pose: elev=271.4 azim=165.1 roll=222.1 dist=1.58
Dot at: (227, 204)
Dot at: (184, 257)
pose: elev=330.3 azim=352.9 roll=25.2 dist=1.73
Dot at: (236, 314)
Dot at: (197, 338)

...

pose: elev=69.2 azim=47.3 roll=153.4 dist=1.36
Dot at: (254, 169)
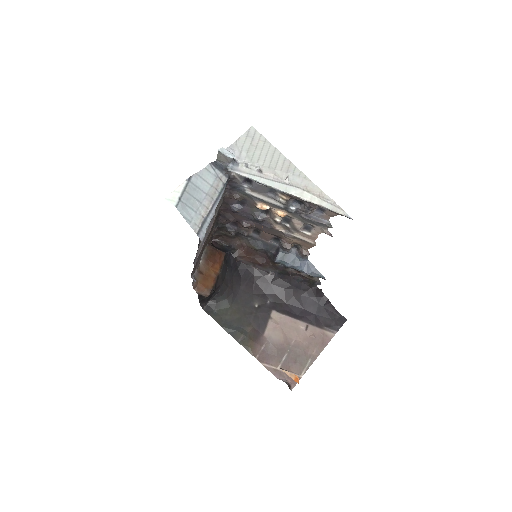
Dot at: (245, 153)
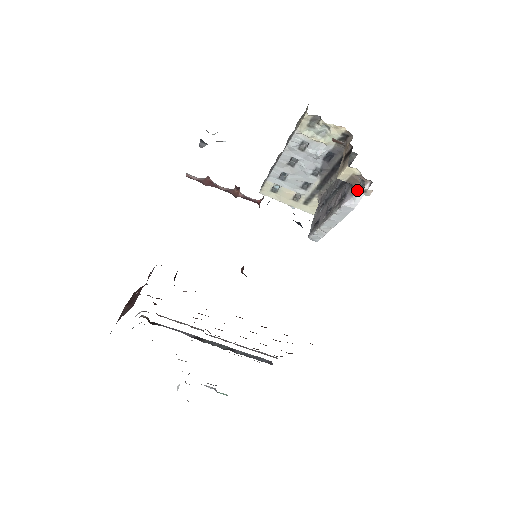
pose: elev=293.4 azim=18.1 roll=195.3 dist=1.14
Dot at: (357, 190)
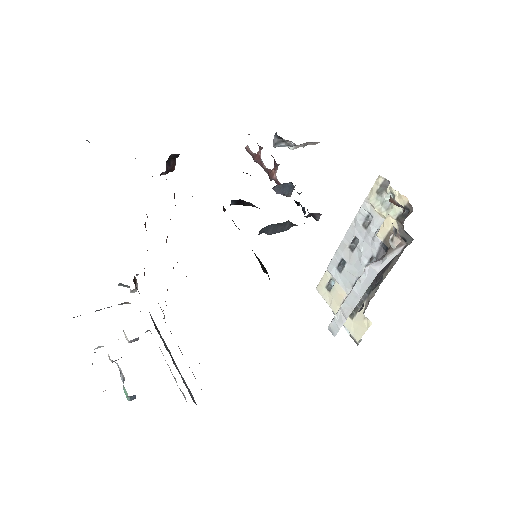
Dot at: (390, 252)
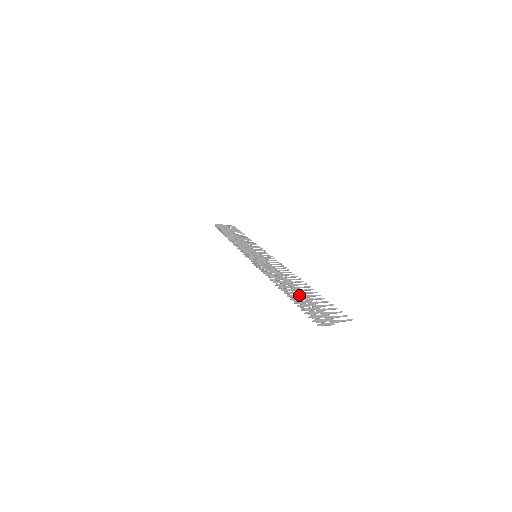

* * *

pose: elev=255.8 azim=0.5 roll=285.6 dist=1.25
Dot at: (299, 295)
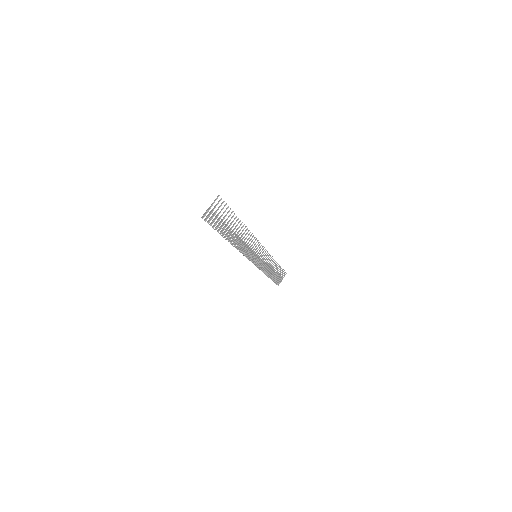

• **What you will do**: Reproduce word for word the stretch above from the line containing "pose: elev=293.4 azim=18.1" through the line containing "Dot at: (390, 252)", including both of those lines. Leave the pictures out of your answer.

• **Response to this task**:
pose: elev=293.4 azim=18.1 roll=195.3 dist=1.14
Dot at: (357, 190)
Dot at: (390, 252)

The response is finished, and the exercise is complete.